2. Si no hay instrucciones de lavado especiales, puedes optar por lavar la manta en una lavadora. Se recomienda elegir un ciclo de lavado suave y utilizar un detergente neutro.
3. Al lavarla, puedes lavar la manta con otras prendas de color o material similar para evitar manchas o contaminación cruzada-de fibras.
4. Después del lavado, trate de evitar usar una secadora para secar la manta de franela. Puedes optar por secarlo al aire de forma natural o secarlo al aire en un lugar bien-ventilado.

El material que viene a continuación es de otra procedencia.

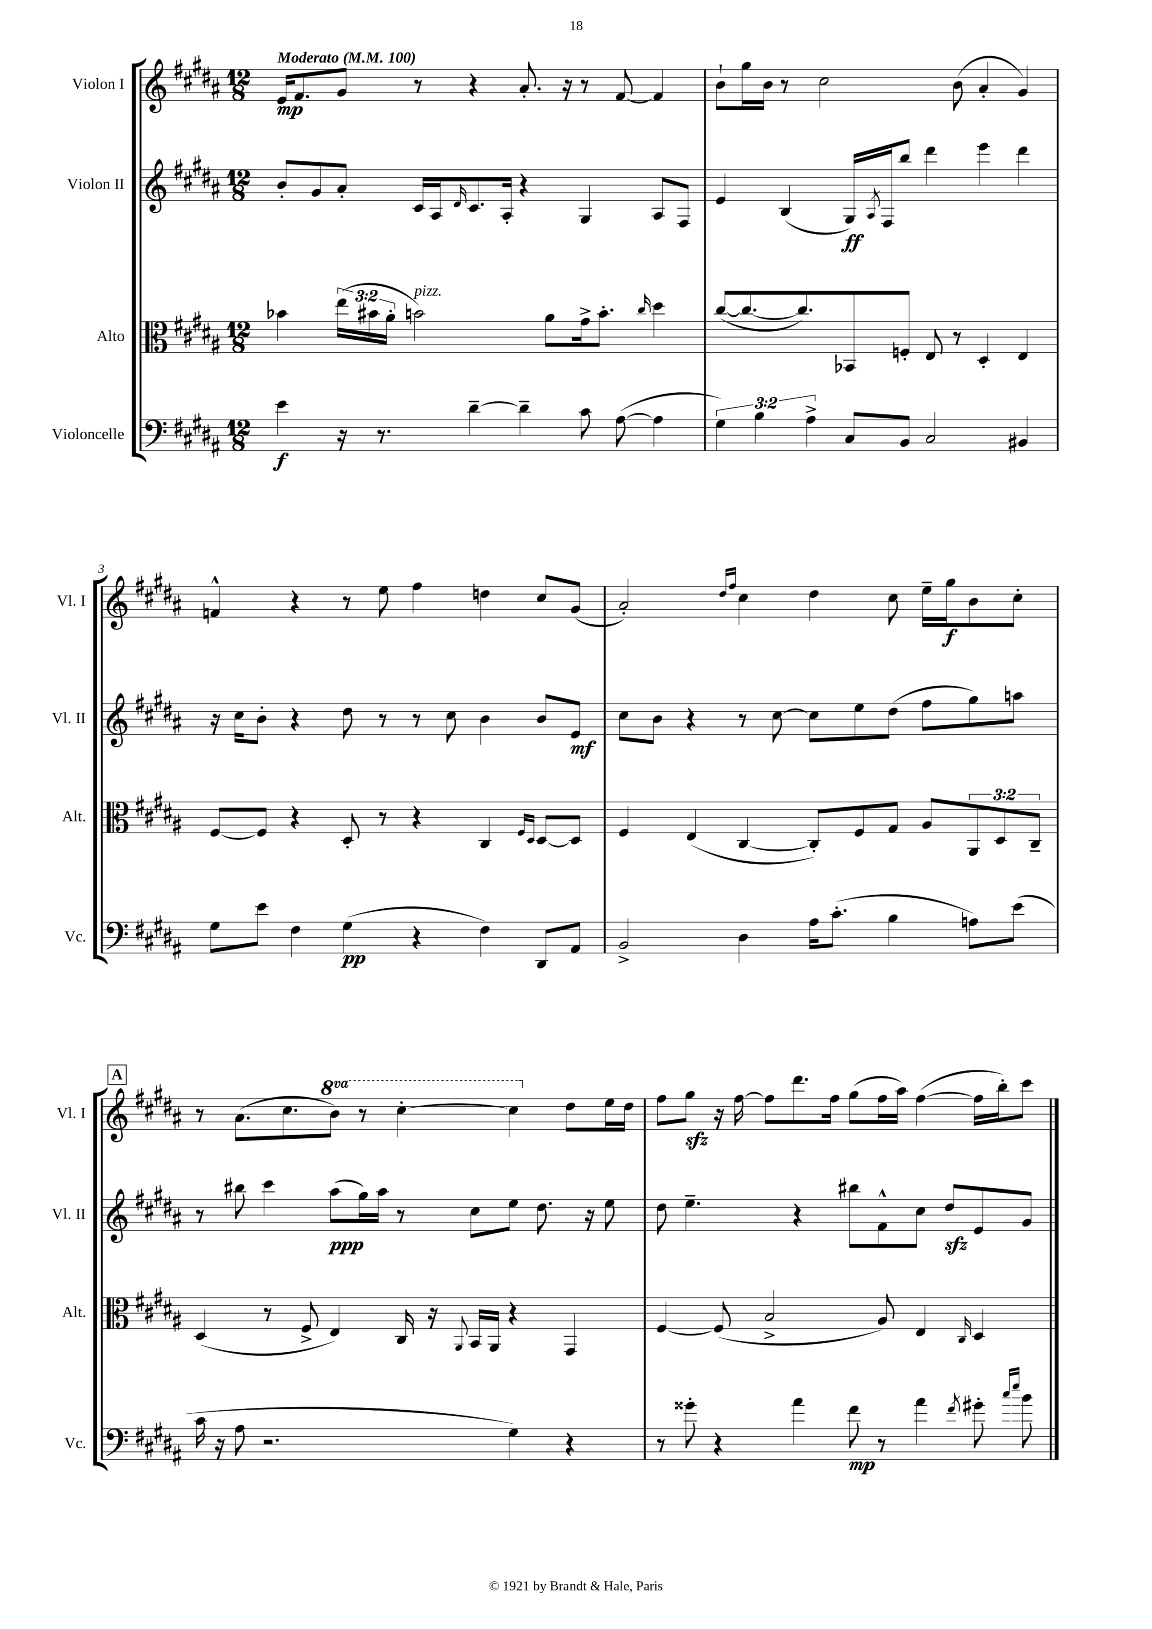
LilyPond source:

<<
\new StaffGroup <<
\new Staff = "s0" \with { instrumentName = "Violon I" shortInstrumentName = "Vl. I" } {
    \clef treble \key b \major \numericTimeSignature \time 12/8 \set Staff.ottavationMarkups = #ottavation-simple-ordinals \tempo "Moderato" 4 = 100
    e'16\mp fis'8. gis'8 r8 r4 ais'8.-. r16 r8 fis'8~ fis'4 |
    b'8-! gis''16 b'16 r8 cis''2 b'8( ais'4-. gis'4) |
    f'4-^ r4 r8 e''8 fis''4 d''4 cis''8 gis'8( |
    ais'2-.) \grace { dis''16 fis''16 } cis''4 dis''4 cis''8 e''16-- gis''16\f b'8 cis''8-. |
    \mark \markup { \box "A" } r8 ais'8.( cis''8. \ottava #1 b''8) r8 cis'''4~-. cis'''4 \ottava #0 dis''8 e''16 dis''16 |
    fis''8 gis''8\sfz r16 fis''16~ fis''8 dis'''8. fis''16 gis''8( fis''16 ais''16) fis''4~( fis''16 b''16-.) cis'''8 \bar "|." |
}
\new Staff = "s1" \with { instrumentName = "Violon II" shortInstrumentName = "Vl. II" } {
    \clef treble \key b \major \numericTimeSignature \time 12/8
    b'8-. gis'8 ais'8-. cis'16 ais16 \grace { dis'16 } cis'8. ais16-. r4 gis4 ais8 fis8 |
    e'4 b4( gis16\ff) \acciaccatura { ais8 } fis16 b''8 dis'''4 e'''4 dis'''4 |
    r16 cis''16 b'8-. r4 dis''8 r8 r8 cis''8 b'4 b'8 e'8\mf |
    cis''8 b'8 r4 r8 cis''8~ cis''8 e''8 dis''8( fis''8 gis''8) a''8 |
    \mark \markup { \box "A" } r8 bis''8 cis'''4 ais''8\ppp( gis''16) ais''16 r8 cis''8 e''8 dis''8. r16 e''8 |
    dis''8 e''4.-- r4 bis''8 fis'8-^ cis''8 dis''8\sfz e'8 gis'8 \bar "|." |
}
\new Staff = "s2" \with { instrumentName = "Alto" shortInstrumentName = "Alt." } {
    \clef alto \key b \major \numericTimeSignature \time 12/8 \override Staff.TupletNumber.text = #tuplet-number::calc-fraction-text
    bes'4 \tuplet 3/2 { e''16( bis'16 ais'16-. } b'2^\markup { \italic "pizz." }) ais'8 gis'16-> b'8.-. \grace { cis''16 } dis''4 |
    cis''8~( cis''8.~ cis''8.) bes,8 f8-. e8 r8 dis4-. e4 |
    fis8~ fis8 r4 dis8-. r8 r4 cis4 \grace { fis16 dis16 } dis8~ dis8 |
    fis4 e4( cis4~ cis8-.) fis8 gis8 ais8 \tuplet 3/2 { ais,8 dis8 cis8-- } |
    \mark \markup { \box "A" } dis4( r8 fis8-> e4) cis16 r16 \appoggiatura { ais,8 } b,16 ais,16 r4 gis,4 |
    fis4~ fis8( b2-> ais8) e4 \grace { cis16 } dis4 \bar "|." |
}
\new Staff = "s3" \with { instrumentName = "Violoncelle" shortInstrumentName = "Vc." } {
    \clef bass \key b \major \numericTimeSignature \time 12/8 \override Staff.TupletNumber.text = #tuplet-number::calc-fraction-text
    e'4\f r16 r8. dis'4~-- dis'4-- cis'8 ais8~( ais4 |
    \tuplet 3/2 { gis4) b4 ais4-> } cis8 b,8 cis2 bis,4 |
    gis8 e'8 fis4 gis4\pp( r4 fis4) dis,8 ais,8 |
    b,2-> dis4 ais16 cis'8.-.( b4 a8) e'8( |
    \mark \markup { \box "A" } cis'16 r16 ais8 r2. gis4) r4 |
    r8 gisis'8-. r4 ais'4 fis'8\mp r8 ais'4 \acciaccatura { fis'8 } gis'8-. \grace { cis''16 e''16 } b'8 \bar "|." |
}
>>
>>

5. Si la manta tiene manchas evidentes, puedes frotar suavemente las zonas manchadas con un detergente neutro y agua tibia antes de lavarla, y luego enjuagar bien con agua limpia.
6. Una vez que esté completamente seca, puedes usar un cepillo-de cerdas suaves para cepillar suavemente la superficie de la manta y restaurar la suavidad de su pelo.
Tenga en cuenta que al lavar mantas de franela, evite usar lejía o detergentes fuertes, ya que pueden dañar la textura y el color del pelo. Además, evita frotar o retorcer la manta para evitar que se deforme.